There is this result that I'm almost sure I've proven it a few times, but every once in a while I forget wheter it is true or false. Also, everytime I forget it, I try to look it up and never find a reference of it again (wasn't in one of the analysis books on my hard drive?). The result is:
Let $f\colon U \subseteq \mathbb{R}^n \to \mathbb{R}^m$ a differentiable function on a connected subset of $\mathbb{R}^n$. Then, for any $x,y \in U$ there is a $z \in U$ satisfying: $$|f(x)-f(y)| \leq |Df(z)(x-y)|$$
I find it on wikipedia for the case $m = 1$ or $n = 1$, but I can't seem to find the general proof anywhere. Am I mad? Could someone please point me to a reference of this theorem?
These slides give the description of the multivariate mean value theorem with a proof. The statement they provide is, for $x,y \in \mathbb{R}^{n}$:
\begin{equation} ||f(x) - f(y)||_q \leq \sup_{z\in[x,y]}||f'(z)||_{(q,p)}||x-y||_p \end{equation}
Where $z\in[x,y]$ denotes a vector $z$ contained in the set of points between $x,y\in\mathbb{R}^n$, and $||f'(z)||_{(q,p)}$ is the $L_{(p,q)}$ norm of the derivative matrix of $f:\mathbb{R}^n \rightarrow \mathbb{R}^m$ evaluated at $z$.
Consequences of the Multivariate Mean Value Theorem (MMVT)
An interesting result emerges when $q=p=k$. In this setting, the MMVT has the following form:
\begin{equation} ||f(x) - f(y)||_k \leq \sup_{z\in[x,y]}||f'(z)||_{(k,k)}||x-y||_k \end{equation}
With $||f'(z)||_{(k,k)} = ||[\nabla f_1(z),...,\nabla f_n(z)]||_k$, where $[\nabla f_1(z),...,\nabla f_n(z)]$ is the gradient of each of the output variables with respect to the domain variables concatenated together.

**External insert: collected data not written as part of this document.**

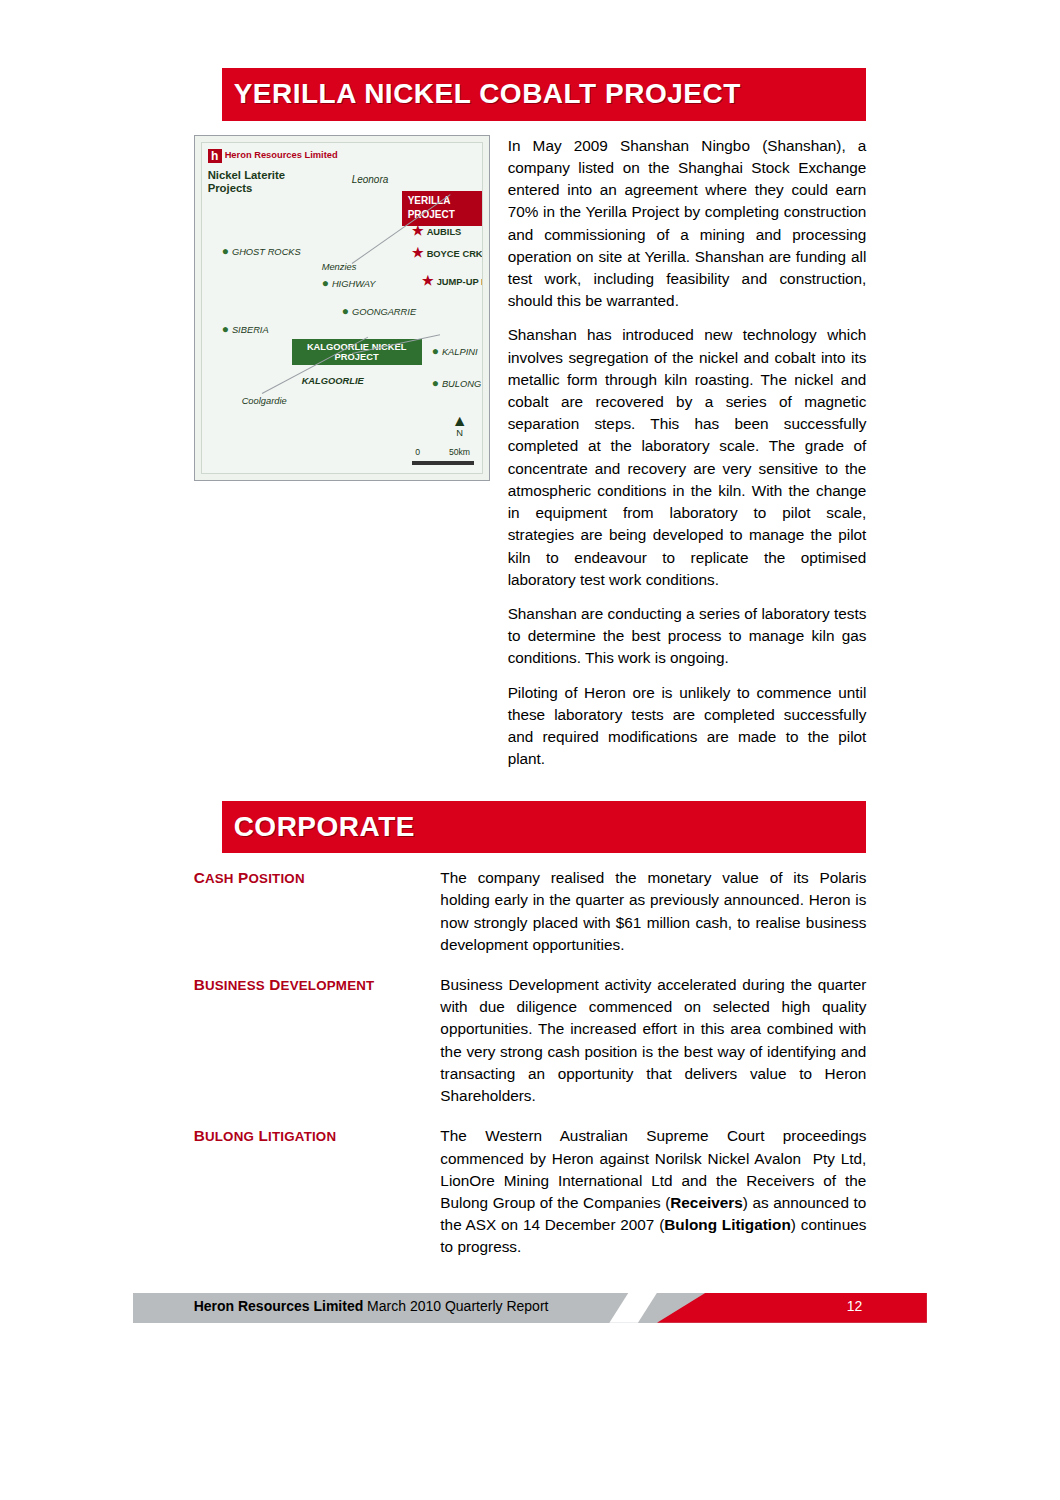YERILLA NICKEL COBALT PROJECT
h Heron Resources Limited
Nickel Laterite
Projects
Laverton
Leonora
YERILLA PROJECT
AUBILS
BOYCE CRK
JUMP-UP DAM
GHOST ROCKS
Menzies
HIGHWAY
GOONGARRIE
SIBERIA
KALGOORLIE NICKEL
PROJECT
KALPINI
BULONG
KALGOORLIE
Coolgardie
▲
N
0 50km
In May 2009 Shanshan Ningbo (Shanshan), a company listed on the Shanghai Stock Exchange entered into an agreement where they could earn 70% in the Yerilla Project by completing construction and commissioning of a mining and processing operation on site at Yerilla. Shanshan are funding all test work, including feasibility and construction, should this be warranted.
Shanshan has introduced new technology which involves segregation of the nickel and cobalt into its metallic form through kiln roasting. The nickel and cobalt are recovered by a series of magnetic separation steps. This has been successfully completed at the laboratory scale. The grade of concentrate and recovery are very sensitive to the atmospheric conditions in the kiln. With the change in equipment from laboratory to pilot scale, strategies are being developed to manage the pilot kiln to endeavour to replicate the optimised laboratory test work conditions.
Shanshan are conducting a series of laboratory tests to determine the best process to manage kiln gas conditions. This work is ongoing.
Piloting of Heron ore is unlikely to commence until these laboratory tests are completed successfully and required modifications are made to the pilot plant.
CORPORATE
CASH POSITION
The company realised the monetary value of its Polaris holding early in the quarter as previously announced. Heron is now strongly placed with $61 million cash, to realise business development opportunities.
BUSINESS DEVELOPMENT
Business Development activity accelerated during the quarter with due diligence commenced on selected high quality opportunities. The increased effort in this area combined with the very strong cash position is the best way of identifying and transacting an opportunity that delivers value to Heron Shareholders.
BULONG LITIGATION
The Western Australian Supreme Court proceedings commenced by Heron against Norilsk Nickel Avalon Pty Ltd, LionOre Mining International Ltd and the Receivers of the Bulong Group of the Companies (Receivers) as announced to the ASX on 14 December 2007 (Bulong Litigation) continues to progress.
Heron Resources Limited March 2010 Quarterly Report
12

Thus the properties of the matrix derivative evaluated at points between $x$ and $y$ gives an indication of whether the function $f(x)$ is a contractive map for points $x$ and $y$.
I believe that if the map is contractive for the $L_k$ norm for some specific $k\in \mathbb{Z}^+$ then it is contractive for all $k\in \mathbb{Z}^+$, but it might be something interesting to show or find a counterexample.
Another interesting consequence is, specifying $q=1$, then the expression for the MMVT is given by:
\begin{equation} ||f(x) - f(y)||_1 \leq \sup_{z\in[x,y]}||f'(z)||_{(1,p)}||x-y||_p \end{equation}
Where $||f'(z)||_{(1,p)} = \sum_{i=1}^n||\nabla f_i(z)||_p$
Indicating that the $L_1$ norm of $||f(x) - f(y)||_1$ is bounded above by the sum of the gradients of the output variables with respect to the domain variables.
That is, if the gradients of $f_i(z)$ for $i\in\{1,...,m\}$ are sufficiently small, and the points $x$ and $y$ are sufficiently close together, then the $m$ elements of $f(x)$ and $f(y)$ have a tendency to be shrunken close to each other. This is a consequence of the $L_1$ norm on the difference.
Finally, if $q = \infty$, we get the following result for the MMVT:
\begin{equation} ||f(x) - f(y)||_\infty \leq \sup_{z\in[x,y]}||f'(z)||_{(\infty,p)}||x-y||_p \end{equation}
With $||f'(z)||_{(\infty,p)} = \max_{i \in \{1,...,m\}}||\nabla f_i(z)||_p$.
This expression indicates that the output variable $j = \max_{j} |f_j(x) - f_j(y)|$, which is the largest difference between $f(x)$ and $f(y)$ along any individual dimension, is bounded above by a function involving the maximum $L_p$ norm of the $m$ gradients. Note that the norm of the gradient involves all dimensions, and $L_\infty$ norm on $f(x) - f(y)$ involves only the maximal difference along an individual dimension.
Interesting Point
The three previous results are interesting when you consider unit vectors around the origin. That is $x = 0$ and $||y||_p = 1$.
Utilizing those restrictions on $x$ and $y$ gives us that the the projection of the unit ball under $f$ is contained in the $L_q$-ball with radius provided by some functions of the gradient evaluated along $\overleftarrow{y}$. Which seems obvious, but this setting gives some mathematical tractability for it.